**TUGAS YANG DIKERJAKAN:**
1. Sebutkan semua bandar udara yang disebut dalam tulisan tentang oleh-oleh haji di bawah.
2. Tuliskan lanjutan tulisan tentang oleh-oleh haji di bawah, dimulai setelah kalimat terakhir yang tercantum.

**TEKS YANG DITAMPILKAN:**
━━━━━━━━

OLEH-OLEH HAJI YANG IKHLAS

 OLEH-OLEH HAJI YANG IKHLAS
Oleh. Prof. Dr. Syamsul Arifin, M.Si 
(Wakil Rektor 1 Univ. Muhammadiyah Malang)

 


Di Bandar Udara Istanbul dan Bandar Udara Internasional Soekarno-Hatta, tetapi bukan di Bandar Udara Francisco Sá Carneiro, Porto dan Bandar Udara Adolfo Suárez Barajas-Madrid, saya menjumpai banyak orang, yang kalau tidak menuju ke Makkah pikir saya begitu, atau mungkin baru pulang. Dari satu dan dua orang di Bandar Udara Internasional Soekarno-Hatta tersebut, diperoleh jawaban bahwa mereka baru saja dari umrah.

 

Di Bandar Udara Istanbul, bisa dipastikan mereka akan melaksanakan Umrah. Baju ihram yang dikenakannya adalah petunjuk yang nyata. Kamal, orang Turki, kawan saya, bukan nama sebenarnya, berseloroh, “Apakah mereka dijamin masuk surga?”

 

Saya merespons Kamal dengan cara jenaka. Saya tidak kaget dengan lontaran Kamal. Saya teringat tiga bacaan.

━━━━━━━━

**ISI DATASET:**
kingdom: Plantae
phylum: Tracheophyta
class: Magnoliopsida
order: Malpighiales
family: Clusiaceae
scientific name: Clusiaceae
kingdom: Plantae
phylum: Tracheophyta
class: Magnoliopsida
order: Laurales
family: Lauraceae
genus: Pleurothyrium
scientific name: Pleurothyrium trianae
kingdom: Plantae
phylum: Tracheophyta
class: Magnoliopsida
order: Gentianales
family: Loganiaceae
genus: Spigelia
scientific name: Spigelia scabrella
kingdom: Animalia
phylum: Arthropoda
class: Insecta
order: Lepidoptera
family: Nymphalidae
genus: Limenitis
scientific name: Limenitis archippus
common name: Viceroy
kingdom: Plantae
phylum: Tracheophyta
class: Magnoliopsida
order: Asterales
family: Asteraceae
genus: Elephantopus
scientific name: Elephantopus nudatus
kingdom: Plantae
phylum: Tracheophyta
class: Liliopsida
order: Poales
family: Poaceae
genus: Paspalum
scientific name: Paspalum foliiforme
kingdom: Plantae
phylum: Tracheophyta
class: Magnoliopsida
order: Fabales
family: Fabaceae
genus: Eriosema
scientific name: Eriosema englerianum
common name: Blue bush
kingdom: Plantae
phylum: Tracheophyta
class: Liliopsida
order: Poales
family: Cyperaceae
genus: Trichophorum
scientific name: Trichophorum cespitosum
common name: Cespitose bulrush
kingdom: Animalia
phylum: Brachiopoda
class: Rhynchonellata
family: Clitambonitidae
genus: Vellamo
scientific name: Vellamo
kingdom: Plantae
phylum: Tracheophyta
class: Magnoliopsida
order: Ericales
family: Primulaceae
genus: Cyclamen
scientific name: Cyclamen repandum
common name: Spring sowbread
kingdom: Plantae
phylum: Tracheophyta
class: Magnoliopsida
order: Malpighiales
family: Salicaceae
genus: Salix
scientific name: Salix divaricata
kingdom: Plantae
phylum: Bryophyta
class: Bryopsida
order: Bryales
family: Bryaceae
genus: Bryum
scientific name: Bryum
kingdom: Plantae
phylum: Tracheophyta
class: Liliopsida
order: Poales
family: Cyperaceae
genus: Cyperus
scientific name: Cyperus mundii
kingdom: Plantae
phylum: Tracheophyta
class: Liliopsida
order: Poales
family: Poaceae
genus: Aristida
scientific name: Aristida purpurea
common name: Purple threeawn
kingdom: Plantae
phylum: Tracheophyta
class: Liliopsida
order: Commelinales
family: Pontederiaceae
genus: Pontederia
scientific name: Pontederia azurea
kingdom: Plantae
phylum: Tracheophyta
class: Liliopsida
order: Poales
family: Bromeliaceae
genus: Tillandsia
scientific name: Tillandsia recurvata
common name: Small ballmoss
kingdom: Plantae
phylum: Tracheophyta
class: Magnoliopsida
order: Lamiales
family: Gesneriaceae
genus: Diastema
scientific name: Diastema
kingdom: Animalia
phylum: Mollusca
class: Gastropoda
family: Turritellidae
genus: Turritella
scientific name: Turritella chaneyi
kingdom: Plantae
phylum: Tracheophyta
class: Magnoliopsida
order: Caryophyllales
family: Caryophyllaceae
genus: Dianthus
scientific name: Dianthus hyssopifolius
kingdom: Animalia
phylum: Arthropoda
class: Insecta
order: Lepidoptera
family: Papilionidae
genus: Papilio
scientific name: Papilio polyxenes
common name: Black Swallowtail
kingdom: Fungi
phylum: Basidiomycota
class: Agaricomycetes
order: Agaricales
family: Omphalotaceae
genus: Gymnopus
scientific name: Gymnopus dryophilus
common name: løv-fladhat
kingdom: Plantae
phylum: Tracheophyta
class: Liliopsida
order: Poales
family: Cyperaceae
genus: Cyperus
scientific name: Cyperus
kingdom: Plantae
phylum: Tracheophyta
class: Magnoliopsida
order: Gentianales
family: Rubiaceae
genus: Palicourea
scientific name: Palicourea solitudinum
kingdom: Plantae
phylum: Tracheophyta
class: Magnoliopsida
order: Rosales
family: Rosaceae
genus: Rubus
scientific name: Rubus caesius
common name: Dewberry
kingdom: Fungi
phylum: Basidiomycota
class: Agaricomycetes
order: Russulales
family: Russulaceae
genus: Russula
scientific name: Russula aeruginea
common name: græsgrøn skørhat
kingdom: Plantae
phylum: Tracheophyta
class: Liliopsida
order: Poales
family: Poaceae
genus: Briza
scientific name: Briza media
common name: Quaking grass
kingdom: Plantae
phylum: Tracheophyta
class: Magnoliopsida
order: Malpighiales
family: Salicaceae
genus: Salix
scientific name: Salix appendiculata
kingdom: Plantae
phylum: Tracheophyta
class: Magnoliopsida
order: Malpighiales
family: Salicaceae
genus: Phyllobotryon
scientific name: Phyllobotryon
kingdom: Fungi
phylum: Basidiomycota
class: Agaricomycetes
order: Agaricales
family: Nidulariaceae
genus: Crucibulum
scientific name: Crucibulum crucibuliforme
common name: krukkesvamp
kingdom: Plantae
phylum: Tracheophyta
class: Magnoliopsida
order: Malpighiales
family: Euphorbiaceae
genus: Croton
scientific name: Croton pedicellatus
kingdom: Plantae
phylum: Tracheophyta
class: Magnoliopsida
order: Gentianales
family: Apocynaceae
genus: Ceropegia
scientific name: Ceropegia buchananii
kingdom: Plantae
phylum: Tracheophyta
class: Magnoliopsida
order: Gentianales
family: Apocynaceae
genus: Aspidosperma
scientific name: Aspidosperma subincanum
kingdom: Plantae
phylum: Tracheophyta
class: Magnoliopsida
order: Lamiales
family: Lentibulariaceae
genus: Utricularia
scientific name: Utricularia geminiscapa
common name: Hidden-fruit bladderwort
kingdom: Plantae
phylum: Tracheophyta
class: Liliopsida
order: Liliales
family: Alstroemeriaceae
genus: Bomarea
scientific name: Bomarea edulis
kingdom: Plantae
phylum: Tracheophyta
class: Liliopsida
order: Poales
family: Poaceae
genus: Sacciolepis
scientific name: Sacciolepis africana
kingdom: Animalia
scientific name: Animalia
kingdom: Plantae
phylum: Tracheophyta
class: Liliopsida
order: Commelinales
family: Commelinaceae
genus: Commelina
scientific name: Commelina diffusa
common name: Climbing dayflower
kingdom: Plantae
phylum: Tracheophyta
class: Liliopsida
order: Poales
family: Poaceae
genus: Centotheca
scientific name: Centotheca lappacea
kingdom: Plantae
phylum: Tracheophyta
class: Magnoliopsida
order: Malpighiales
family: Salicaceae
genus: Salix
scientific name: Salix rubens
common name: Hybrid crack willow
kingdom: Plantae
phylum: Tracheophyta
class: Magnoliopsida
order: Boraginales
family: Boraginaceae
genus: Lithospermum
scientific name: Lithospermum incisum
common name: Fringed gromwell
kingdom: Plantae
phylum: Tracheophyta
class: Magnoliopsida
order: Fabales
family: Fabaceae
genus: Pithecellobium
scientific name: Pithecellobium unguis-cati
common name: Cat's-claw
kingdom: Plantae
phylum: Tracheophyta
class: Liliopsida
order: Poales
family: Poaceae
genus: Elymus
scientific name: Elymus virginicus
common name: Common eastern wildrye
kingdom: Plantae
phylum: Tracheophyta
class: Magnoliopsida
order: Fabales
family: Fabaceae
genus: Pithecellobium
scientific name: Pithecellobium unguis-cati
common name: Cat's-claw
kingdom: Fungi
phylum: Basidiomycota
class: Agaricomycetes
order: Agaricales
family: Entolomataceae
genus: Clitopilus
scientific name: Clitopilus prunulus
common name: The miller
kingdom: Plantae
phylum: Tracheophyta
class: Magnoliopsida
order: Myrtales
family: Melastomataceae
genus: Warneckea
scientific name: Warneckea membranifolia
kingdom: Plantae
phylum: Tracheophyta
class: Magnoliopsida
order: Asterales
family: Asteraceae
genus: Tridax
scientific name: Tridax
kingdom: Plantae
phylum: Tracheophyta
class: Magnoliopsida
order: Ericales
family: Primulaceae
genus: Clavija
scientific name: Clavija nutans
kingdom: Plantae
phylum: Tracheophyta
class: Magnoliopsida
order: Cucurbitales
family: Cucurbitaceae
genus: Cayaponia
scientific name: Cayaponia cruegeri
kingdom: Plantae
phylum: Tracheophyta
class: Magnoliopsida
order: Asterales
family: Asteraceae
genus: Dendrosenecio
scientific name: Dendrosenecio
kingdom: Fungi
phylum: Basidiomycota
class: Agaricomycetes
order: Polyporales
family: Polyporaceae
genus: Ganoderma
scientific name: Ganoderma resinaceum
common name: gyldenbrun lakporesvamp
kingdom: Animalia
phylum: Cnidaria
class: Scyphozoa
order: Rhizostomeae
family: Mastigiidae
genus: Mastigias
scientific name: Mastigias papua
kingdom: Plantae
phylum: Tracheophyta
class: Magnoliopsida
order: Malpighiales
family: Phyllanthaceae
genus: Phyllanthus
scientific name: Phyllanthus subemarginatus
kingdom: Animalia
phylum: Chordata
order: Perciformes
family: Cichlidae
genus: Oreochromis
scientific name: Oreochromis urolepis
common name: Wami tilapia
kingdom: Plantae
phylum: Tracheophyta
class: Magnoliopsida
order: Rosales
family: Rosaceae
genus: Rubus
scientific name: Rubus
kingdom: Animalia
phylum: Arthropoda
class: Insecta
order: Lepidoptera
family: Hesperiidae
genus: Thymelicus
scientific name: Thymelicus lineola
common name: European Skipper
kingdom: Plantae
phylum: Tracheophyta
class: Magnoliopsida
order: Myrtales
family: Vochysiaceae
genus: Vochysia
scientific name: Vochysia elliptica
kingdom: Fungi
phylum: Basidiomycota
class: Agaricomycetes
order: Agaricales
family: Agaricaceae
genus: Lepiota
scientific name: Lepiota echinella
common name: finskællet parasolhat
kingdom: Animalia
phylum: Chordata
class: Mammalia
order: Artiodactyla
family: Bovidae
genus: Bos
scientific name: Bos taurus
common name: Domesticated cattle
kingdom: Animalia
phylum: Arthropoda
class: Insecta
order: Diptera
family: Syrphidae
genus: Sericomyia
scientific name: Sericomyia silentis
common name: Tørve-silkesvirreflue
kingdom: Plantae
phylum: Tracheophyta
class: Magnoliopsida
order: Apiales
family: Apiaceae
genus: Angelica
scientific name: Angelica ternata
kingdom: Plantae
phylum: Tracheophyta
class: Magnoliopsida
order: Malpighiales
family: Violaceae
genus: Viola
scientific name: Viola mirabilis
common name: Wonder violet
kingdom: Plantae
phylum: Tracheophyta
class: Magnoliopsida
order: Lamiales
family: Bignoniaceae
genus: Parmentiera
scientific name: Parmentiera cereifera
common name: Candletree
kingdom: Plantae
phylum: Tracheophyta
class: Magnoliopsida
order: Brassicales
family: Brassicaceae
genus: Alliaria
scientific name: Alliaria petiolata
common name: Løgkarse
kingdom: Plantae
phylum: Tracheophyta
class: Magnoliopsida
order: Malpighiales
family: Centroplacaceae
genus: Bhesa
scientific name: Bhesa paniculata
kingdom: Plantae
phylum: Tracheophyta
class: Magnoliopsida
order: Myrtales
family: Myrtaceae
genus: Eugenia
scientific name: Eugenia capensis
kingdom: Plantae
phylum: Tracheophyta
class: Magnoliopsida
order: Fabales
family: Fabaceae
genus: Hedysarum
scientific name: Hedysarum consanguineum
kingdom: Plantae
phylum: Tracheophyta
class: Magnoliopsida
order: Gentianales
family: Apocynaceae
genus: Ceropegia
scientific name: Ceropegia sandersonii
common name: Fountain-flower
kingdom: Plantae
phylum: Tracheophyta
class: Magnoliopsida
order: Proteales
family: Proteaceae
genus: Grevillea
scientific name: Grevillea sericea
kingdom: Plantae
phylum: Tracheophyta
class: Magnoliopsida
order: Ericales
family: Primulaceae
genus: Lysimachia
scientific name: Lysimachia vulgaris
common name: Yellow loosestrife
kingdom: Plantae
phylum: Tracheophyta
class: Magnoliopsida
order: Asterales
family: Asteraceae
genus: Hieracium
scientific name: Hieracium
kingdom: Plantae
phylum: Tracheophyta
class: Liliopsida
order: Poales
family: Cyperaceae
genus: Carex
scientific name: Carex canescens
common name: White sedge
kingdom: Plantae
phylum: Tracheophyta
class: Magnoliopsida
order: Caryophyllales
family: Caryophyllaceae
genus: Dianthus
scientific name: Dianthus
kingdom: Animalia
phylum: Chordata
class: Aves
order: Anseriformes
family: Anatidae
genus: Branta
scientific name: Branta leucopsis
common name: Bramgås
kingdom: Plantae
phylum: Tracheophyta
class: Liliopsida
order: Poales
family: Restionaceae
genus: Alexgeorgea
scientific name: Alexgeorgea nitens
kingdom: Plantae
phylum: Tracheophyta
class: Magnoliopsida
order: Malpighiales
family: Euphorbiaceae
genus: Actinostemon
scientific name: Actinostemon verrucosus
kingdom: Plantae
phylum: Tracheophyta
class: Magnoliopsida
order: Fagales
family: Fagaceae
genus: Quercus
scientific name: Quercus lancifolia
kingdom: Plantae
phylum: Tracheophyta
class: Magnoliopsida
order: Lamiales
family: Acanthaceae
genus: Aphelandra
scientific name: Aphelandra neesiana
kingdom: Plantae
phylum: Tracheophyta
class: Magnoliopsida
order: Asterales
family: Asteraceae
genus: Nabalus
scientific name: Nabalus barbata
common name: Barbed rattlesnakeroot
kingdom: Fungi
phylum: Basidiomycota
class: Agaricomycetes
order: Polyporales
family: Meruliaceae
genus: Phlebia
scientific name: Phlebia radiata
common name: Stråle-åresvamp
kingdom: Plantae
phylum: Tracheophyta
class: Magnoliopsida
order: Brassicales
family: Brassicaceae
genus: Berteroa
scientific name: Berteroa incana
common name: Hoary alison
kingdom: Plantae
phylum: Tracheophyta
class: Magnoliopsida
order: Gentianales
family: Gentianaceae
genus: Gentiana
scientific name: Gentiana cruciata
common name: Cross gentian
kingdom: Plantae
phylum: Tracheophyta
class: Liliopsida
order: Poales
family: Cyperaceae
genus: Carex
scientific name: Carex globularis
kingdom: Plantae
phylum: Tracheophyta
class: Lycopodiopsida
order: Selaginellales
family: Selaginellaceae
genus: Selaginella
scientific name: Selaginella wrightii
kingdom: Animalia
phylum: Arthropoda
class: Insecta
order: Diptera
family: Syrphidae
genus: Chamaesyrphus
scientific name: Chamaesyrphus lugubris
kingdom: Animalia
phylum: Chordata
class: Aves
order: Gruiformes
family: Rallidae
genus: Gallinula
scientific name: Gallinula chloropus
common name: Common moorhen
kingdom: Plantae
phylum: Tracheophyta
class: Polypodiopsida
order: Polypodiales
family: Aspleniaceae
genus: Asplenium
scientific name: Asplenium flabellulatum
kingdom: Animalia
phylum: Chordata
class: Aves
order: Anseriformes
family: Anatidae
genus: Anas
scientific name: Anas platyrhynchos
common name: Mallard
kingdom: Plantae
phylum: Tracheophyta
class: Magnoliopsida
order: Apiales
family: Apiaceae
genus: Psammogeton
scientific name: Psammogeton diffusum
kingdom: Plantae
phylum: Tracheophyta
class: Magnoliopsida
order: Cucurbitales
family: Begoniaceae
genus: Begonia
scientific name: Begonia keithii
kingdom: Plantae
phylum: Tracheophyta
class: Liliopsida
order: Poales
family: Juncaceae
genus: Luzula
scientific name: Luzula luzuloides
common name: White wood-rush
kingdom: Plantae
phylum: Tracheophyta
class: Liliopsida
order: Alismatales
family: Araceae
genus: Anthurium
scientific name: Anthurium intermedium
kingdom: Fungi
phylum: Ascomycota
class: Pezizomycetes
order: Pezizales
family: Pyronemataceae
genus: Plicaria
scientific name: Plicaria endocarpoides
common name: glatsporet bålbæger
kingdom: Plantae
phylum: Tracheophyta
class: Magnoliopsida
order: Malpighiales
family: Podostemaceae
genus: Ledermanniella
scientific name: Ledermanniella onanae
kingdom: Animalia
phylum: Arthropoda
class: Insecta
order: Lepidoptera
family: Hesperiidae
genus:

━━━━━━━━

**HASIL LATIHAN:**
1.
- Bandar Udara Istanbul
- Bandar Udara Internasional Soekarno-Hatta
- Bandar Udara Francisco Sá Carneiro, Porto
- Bandar Udara Adolfo Suárez Barajas-Madrid

2.
 

Pertama hadist yang pernah saya pelajari sewaktu di madrasah tsanawiyah, sekolah menengah setara SLTP atau SMP. Pada pelajaran Qur’an-Hadist, ada salah satu hadist yang terus saya ingat hingga sekarang. Hadist Muflis namanya.

 

Dinamai demikian karena Rasulullah SAW menjelaskan ihwal kebangkrutan kepada para sahabat secara dialogis. Rasulullah SAW bertanya tentang orang yang bangkrut (muflis). Jawaban para sahabat sebagaimana umumnya. Disebut bangkrut karena ketiadaan uang dan harta. Padahal yang dimaksud bangkrut oleh Rasulullah SAW adalah orang yang  nanti pada hari perhitungan—entah kapan terjadinya—amal ibadah mahdhahnya tidak hanya tergerus bahkan minus serta menjadi pendosa yang diakibatkan oleh akhlak (prilaku)nya yang buruk kepada orang lain. Orang semacam ini, tegas Rasulullah SAW, kelak akan menghuni neraka.(HR. Muslim. Ahmad dll, hadits dari Abu Hurairah ra)


Saya tidak tahu apakah Kamal pernah belajar atau paling tidak mendengar hadist muflis ini. Saya juga tidak mengonfirmasi pengetahuannya tentang hadist bahwa orang bisa masuk surga dan terhindar dari neraka, alih-alih karena amalnya, tetapi semata-mata berkat rahmat Allah SWT. Tentu hadist ini jangan dipahami secara harfiyah.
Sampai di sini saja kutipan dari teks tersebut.